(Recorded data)
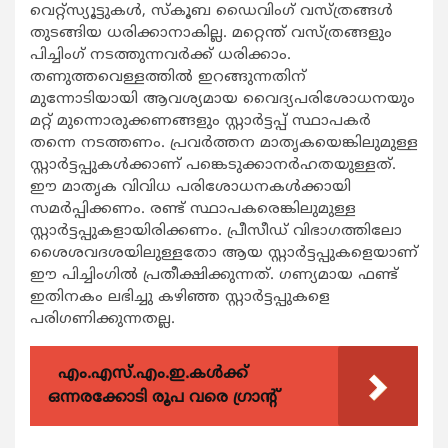
വെറ്റ്സ്യൂട്ടുകള്‍, സ്കൂബ ഡൈവിംഗ് വസ്ത്രങ്ങള്‍
തുടങ്ങിയ ധരിക്കാനാകില്ല. മറ്റെന്ത് വസ്ത്രങ്ങളും
പിച്ചിംഗ് നടത്തുന്നവര്‍ക്ക് ധരിക്കാം.
തണുത്തവെള്ളത്തില്‍ ഇറങ്ങുന്നതിന്
മുന്നോടിയായി ആവശ്യമായ വൈദ്യപരിശോധനയും
മറ്റ് മുന്നൊരുക്കണങ്ങളും സ്റ്റാര്‍ട്ടപ്പ് സ്ഥാപകര്‍
തന്നെ നടത്തണം. പ്രവര്‍ത്തന മാതൃകയെങ്കിലുമുള്ള
സ്റ്റാര്‍ട്ടപ്പുകള്‍ക്കാണ് പങ്കെടുക്കാനര്‍ഹതയുള്ളത്.
ഈ മാതൃക വിവിധ പരിശോധനകള്‍ക്കായി
സമര്‍പ്പിക്കണം. രണ്ട് സ്ഥാപകരെങ്കിലുമുള്ള
സ്റ്റാര്‍ട്ടപ്പുകളായിരിക്കണം. പ്രീസീഡ് വിഭാഗത്തിലോ
ശൈശവദശയിലുള്ളതോ ആയ സ്റ്റാര്‍ട്ടപ്പുകളെയാണ്
ഈ പിച്ചിംഗില്‍ പ്രതീക്ഷിക്കുന്നത്. ഗണ്യമായ ഫണ്ട്
ഇതിനകം ലഭിച്ചു കഴിഞ്ഞ സ്റ്റാര്‍ട്ടപ്പുകളെ
പരിഗണിക്കുന്നതല്ല.
എം.എസ്.എം.ഇ.കൾക്ക്
ഒന്നരക്കോടി രൂപ വരെ ഗ്രാന്റ്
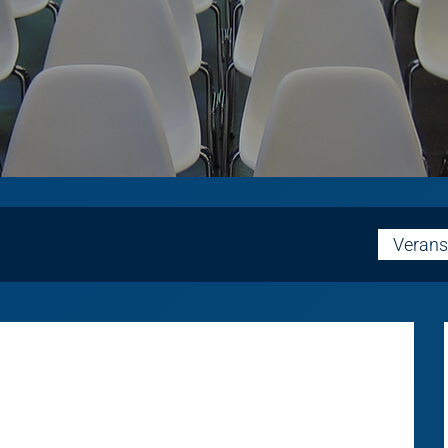
Verans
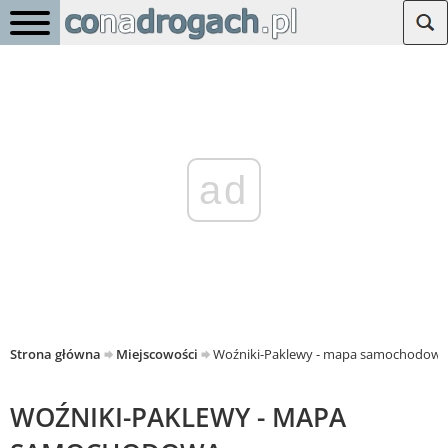
ad
Strona główna
Miejscowości
Woźniki-Paklewy - mapa samochodowa
WOŹNIKI-PAKLEWY - MAPA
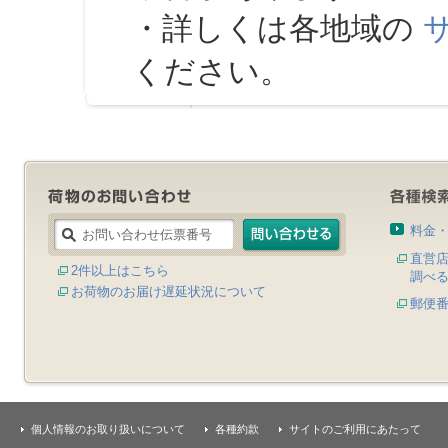
・詳しくは各地域の
ください。
料金
直営
2件以上はこちら
調べ
お荷物のお届け遅延状況について
郵便
個人情報のお取り扱いについて
各種約款
サイトのご利用にあたって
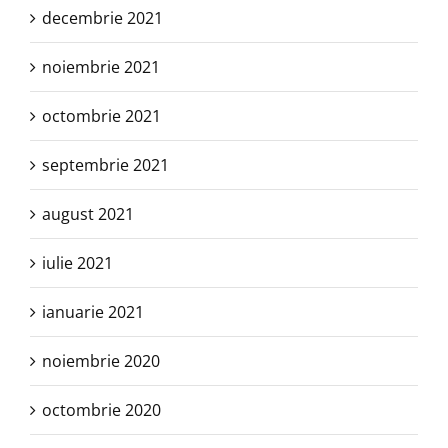
decembrie 2021
noiembrie 2021
octombrie 2021
septembrie 2021
august 2021
iulie 2021
ianuarie 2021
noiembrie 2020
octombrie 2020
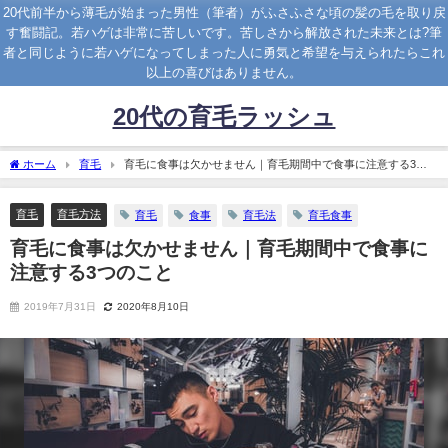
20代前半から薄毛が始まった男性（筆者）がふさふさな頃の髪の毛を取り戻
す奮闘記。若ハゲは非常に苦しいです。苦しさから解放された未来とは?筆
者と同じように若ハゲになってしまった人に勇気と希望を与えられたらこれ
以上の喜びはありません。
20代の育毛ラッシュ
ホーム
育毛
育毛に食事は欠かせません｜育毛期間中で食事に注意する3つ
のこと
育毛
育毛方法
育毛
食事
育毛法
育毛食事
育毛に食事は欠かせません｜育毛期間中で食事に
注意する3つのこと
2019年7月31日
2020年8月10日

(Exercise goal) The expected reply is a number only, the tally of lines in the data where the word "育毛に食事は欠かせません" is found.

(Exercise output) 2